Armstrong may be manoeuvring for his greatest break
CYCLING:During his battle with the US Anti-Doping Agency last year, Lance Armstrong went to extreme lengths to disparage the agency, a quasi-governmental organisation charged with policing banned drug use in Olympic sports.
He called the organisation a kangaroo court that flagrantly violated the constitution and deceitfully used taxpayer dollars to conduct witch hunts. He called its chief executive, Travis Tygart, an anti-doping zealot with a vendetta against him, even as the agency released more than 1,000 pages of evidence in October laying out the case that Armstrong had doped and had been a part of a sophisticated doping scheme on his cycling teams.
The agency said Armstrong, a cancer survivor who had inspired millions fighting the disease, lied when he said he had never doped.
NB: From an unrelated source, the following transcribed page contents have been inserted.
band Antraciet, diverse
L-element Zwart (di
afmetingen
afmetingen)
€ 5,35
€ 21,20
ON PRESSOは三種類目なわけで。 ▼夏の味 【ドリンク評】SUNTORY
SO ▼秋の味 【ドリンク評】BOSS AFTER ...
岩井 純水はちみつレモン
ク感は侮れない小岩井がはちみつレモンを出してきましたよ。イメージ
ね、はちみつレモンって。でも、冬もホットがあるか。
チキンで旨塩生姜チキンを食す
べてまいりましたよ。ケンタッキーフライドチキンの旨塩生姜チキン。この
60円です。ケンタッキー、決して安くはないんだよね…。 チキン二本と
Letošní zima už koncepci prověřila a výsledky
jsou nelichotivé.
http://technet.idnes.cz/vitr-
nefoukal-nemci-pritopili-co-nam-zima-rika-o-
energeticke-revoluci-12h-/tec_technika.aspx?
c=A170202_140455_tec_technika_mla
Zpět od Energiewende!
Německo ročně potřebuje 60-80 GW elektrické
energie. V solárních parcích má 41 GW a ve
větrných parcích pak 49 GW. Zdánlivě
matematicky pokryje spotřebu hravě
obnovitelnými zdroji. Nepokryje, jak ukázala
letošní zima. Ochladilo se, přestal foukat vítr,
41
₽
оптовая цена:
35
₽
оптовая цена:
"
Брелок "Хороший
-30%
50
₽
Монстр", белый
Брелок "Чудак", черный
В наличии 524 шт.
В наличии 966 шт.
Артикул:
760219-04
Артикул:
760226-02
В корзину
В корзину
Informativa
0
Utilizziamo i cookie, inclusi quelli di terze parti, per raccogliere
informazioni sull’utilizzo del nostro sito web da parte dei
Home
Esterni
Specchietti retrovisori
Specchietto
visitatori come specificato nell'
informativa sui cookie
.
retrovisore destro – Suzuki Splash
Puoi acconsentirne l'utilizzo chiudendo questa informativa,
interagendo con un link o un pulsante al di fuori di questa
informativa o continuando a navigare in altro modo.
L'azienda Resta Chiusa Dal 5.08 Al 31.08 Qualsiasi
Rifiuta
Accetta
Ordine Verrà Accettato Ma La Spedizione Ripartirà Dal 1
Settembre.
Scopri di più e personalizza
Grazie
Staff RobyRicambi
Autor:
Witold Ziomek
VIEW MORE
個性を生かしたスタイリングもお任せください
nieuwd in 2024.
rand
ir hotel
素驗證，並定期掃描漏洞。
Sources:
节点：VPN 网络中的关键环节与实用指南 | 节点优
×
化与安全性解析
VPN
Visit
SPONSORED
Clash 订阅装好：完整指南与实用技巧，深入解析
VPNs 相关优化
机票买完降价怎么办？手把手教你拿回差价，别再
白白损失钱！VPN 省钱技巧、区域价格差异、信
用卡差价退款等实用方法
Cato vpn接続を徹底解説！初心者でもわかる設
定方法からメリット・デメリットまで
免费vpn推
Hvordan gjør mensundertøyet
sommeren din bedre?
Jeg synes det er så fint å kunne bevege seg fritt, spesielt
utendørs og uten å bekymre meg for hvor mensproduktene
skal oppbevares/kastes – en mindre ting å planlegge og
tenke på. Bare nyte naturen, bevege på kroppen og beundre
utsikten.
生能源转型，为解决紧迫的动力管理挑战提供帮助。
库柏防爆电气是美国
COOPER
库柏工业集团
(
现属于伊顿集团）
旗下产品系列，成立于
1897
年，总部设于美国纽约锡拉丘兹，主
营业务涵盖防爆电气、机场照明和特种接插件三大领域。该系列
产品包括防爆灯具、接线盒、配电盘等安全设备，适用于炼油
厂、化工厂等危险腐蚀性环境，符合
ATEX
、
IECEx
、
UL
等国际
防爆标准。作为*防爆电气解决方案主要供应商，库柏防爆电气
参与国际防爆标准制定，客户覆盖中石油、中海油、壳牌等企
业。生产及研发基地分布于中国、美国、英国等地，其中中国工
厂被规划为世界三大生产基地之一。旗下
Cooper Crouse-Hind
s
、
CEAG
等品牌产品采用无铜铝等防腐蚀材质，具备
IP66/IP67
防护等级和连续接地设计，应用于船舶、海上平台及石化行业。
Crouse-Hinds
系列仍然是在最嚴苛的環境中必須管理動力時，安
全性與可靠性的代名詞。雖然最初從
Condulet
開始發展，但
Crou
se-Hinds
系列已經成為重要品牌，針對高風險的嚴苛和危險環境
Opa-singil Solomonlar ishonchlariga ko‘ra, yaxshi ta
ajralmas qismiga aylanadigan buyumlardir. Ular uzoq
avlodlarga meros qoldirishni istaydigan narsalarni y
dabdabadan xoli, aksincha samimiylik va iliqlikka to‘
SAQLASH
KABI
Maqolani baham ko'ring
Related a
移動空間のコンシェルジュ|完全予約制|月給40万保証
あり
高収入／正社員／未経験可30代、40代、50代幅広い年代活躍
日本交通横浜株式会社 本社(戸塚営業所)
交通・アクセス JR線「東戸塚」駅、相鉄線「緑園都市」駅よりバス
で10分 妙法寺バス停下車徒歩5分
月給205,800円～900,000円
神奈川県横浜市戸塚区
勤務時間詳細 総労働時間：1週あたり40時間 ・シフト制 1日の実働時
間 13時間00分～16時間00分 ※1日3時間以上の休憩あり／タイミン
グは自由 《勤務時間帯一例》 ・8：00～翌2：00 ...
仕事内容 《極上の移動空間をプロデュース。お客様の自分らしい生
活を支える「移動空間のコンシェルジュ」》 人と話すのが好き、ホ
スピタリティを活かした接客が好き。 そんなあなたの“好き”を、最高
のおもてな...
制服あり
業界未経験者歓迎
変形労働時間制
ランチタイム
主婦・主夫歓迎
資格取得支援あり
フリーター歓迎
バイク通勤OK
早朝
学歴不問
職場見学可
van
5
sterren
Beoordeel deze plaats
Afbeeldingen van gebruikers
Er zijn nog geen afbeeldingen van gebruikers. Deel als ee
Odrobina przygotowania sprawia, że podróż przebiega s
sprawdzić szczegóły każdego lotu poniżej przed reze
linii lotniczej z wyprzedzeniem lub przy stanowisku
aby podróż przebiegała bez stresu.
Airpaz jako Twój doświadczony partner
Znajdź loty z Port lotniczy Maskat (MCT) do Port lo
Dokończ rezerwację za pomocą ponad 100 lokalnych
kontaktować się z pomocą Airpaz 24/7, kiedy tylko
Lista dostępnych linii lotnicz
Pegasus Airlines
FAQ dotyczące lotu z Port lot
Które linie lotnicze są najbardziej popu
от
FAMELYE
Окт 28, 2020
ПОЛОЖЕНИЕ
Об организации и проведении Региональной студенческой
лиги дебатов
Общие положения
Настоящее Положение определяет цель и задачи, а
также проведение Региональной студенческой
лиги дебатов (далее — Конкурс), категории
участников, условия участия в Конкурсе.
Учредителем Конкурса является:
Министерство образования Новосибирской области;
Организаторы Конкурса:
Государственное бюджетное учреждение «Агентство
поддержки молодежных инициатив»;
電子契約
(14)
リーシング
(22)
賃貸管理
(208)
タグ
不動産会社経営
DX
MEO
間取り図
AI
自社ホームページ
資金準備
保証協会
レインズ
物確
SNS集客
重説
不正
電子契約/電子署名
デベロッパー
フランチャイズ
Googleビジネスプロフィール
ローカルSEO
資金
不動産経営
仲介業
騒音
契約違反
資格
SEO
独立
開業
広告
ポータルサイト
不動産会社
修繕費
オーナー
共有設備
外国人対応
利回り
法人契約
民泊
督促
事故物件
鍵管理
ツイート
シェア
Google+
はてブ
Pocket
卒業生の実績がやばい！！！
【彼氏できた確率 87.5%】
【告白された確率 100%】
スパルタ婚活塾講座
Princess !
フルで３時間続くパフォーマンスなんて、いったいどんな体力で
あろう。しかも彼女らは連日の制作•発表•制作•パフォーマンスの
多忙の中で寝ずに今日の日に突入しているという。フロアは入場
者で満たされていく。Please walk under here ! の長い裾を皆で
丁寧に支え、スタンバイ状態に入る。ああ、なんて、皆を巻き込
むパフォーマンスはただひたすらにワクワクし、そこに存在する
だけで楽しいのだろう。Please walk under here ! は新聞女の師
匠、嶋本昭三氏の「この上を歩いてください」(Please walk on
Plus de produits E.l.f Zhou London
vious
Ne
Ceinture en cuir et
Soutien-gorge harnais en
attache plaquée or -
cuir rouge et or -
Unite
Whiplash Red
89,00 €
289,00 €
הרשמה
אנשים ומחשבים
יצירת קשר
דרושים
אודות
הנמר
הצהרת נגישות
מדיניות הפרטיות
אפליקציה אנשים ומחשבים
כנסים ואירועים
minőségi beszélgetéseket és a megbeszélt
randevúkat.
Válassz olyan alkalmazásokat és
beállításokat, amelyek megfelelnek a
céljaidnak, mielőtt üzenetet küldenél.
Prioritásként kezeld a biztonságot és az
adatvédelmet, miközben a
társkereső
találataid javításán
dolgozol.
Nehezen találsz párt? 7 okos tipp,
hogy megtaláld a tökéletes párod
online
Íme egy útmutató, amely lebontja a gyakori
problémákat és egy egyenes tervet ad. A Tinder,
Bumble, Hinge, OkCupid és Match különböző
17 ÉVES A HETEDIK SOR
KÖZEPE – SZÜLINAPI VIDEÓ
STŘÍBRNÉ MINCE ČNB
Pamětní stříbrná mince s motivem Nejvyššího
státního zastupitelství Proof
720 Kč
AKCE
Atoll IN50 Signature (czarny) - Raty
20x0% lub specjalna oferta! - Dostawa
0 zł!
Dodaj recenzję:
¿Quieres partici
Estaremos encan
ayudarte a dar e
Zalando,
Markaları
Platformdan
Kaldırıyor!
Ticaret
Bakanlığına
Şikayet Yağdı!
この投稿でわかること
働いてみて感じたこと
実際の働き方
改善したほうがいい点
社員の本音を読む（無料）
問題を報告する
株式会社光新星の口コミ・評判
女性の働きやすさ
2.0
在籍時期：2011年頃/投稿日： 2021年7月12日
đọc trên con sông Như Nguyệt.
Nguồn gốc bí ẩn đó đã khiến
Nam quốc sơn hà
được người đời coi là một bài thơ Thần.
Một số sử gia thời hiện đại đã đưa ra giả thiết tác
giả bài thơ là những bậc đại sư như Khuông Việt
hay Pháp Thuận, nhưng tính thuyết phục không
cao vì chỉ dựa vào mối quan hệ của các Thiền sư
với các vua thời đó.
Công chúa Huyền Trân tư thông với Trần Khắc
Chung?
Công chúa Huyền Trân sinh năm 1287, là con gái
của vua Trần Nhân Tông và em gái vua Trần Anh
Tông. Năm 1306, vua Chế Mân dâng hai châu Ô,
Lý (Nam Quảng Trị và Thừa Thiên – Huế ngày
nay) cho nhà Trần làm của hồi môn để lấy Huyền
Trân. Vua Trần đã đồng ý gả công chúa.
It also said he destroyed the lives of people in cycling who dared to say he had used banned drugs.
Yet within the last month, Armstrong’s representatives reached out to Tygart to arrange a meeting between Armstrong and the agency. The goal of that meeting was to find out if a confession could mitigate Armstrong’s lifetime ban from Olympic sports, according to several people with knowledge of the situation. Those people did not want their names published because it would jeopardise their access to sensitive information on the matter.
Tygart welcomed the invitation, and that meeting occurred last month, said one person familiar with the situation. In the end, no matter how much Tygart and Armstrong had fought each other, they still need each other.
But Tim Herman, Armstrong’s Austin, Texas-based lawyer, said talks with Tygart and the anti-doping agency are not on the table. Armstrong has not met with Tygart, Herman said. Armstrong (41) would like to resume competing in triathlons and running events that are sanctioned by organisations that follow the World Anti-Doping Code. Tygart wants to know how Armstrong so skillfully eluded testing positive for banned drugs for nearly a decade.
Tygart, who declined to comment, has said in the past he is interested in hearing from athletes who doped because they could lead him to the coaches, agents, doctors, team owners or other sports personnel who organised or encouraged doping.
“Mr Armstrong did not act alone,” the anti-doping agency wrote in its report on Armstrong. “He acted with a small army of enablers, including doping doctors, drug smugglers and others within the sport and on his team.”
If Tygart is able to gather incriminating information about those people and build cases against them that could bar them from sports, he could deal a serious blow to the doping that has been enmeshed in the culture of cycling for more than 100 years.